----- TEXT SEGMENT -----

This is one of our easy and favourite berry recipes. Fluffy meringues floating on a delicious strawberry coulis is a delicious dessert recipe that serves up to 4 people. Perfect as a dinner party or weekend treat, the gooey meringues and sweet strawberry coulis make a delicious, mouth-watering combination. You could also serve this recipe in a tall glass with ice cream as an ice cream sundae alternative.

Ingredients

  • 300g strawberries
  • 2tbsp icing sugar
  • Juice of 1 lime, to taste

For the meringues:

  • 2 med egg whites
  • 125g caster sugar
  • 300ml milk

For the caramel sauce::

Nutritional information

Each portion contains:

  • Calories317

    16%

  • Fat3.0g

    4%

  • Saturates1.5g

    8%

of an adult’s guideline daily amount

That’s goodtoknow

If you’re not confident in making the meringues from scratch, use shop bought ones instead

Method

  1. To make the coulis, put about 250g of the strawberries, the icing sugar and lime juice in a blender and whizz until mixed. Push the mixture through a sieve to make a smooth sauce. Finely chop the rest of the strawberries and set aside in a small bowl.

----- ENTRIES SUPPLIED -----

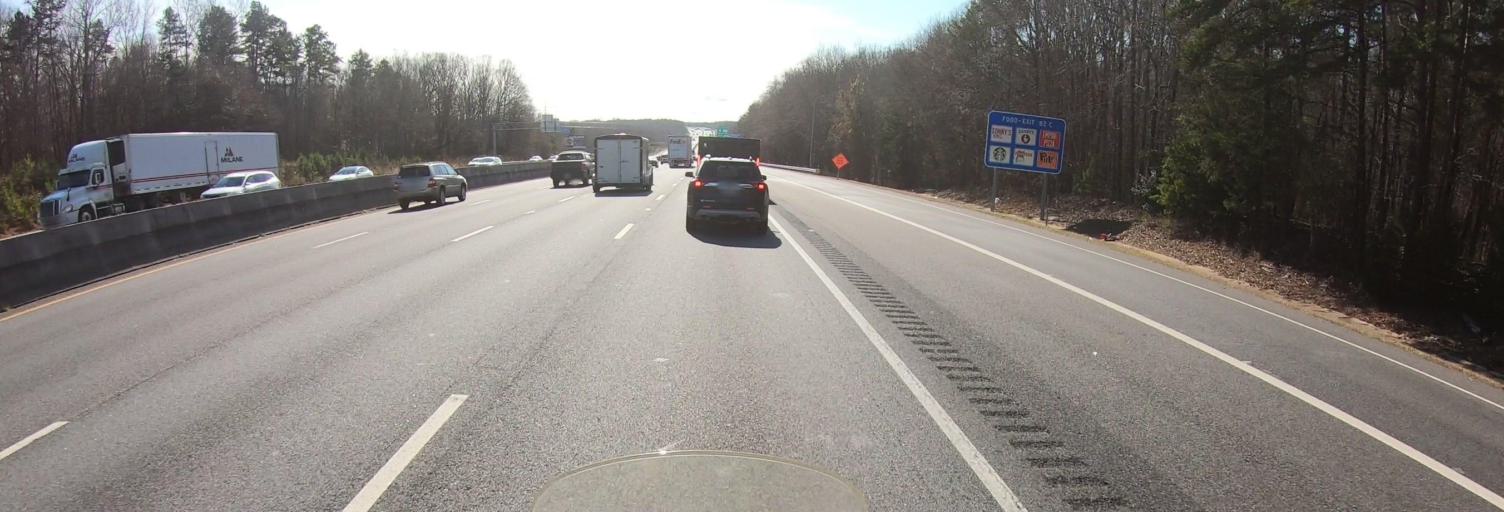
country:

-----
----- ENTRIES SUPPLIED -----

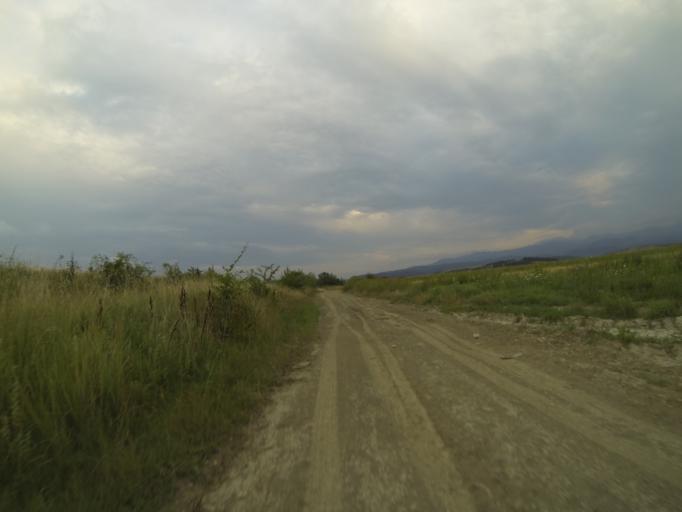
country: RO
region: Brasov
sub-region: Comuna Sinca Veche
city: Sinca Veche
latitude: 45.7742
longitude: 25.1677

-----

Continue the recipe for meringues on strawberry coulis from its last method step.

  2. To make the meringues: Whisk the egg whites in a large bowl to soft peaks, then gradually whisk in the sugar until soft, shiny and fairly stiff.
  3. Pour the milk into a shallow pan and bring to a simmer. Put dessertspoonfuls of meringue mix into the milk and gently poach for 2 mins. Flip them over and poach for 1-2 mins, until spongy. Do this in 2 or 3 batches. Put them on a flat plate, while you cook the rest.
  4. To make the sauce: Put the sugar in a pan over a high heat, shaking it occasionally, so the sugar melts to a deep amber. Take off the heat, add 2 tbsp cold water to stop it cooking, then put back on a low heat to let the caramel dissolve again.
  5. Pour the coulis into 4 shallow plates. Place 3 meringues on top of each, add chopped berries, then drizzle with caramel sauce and serve immediately.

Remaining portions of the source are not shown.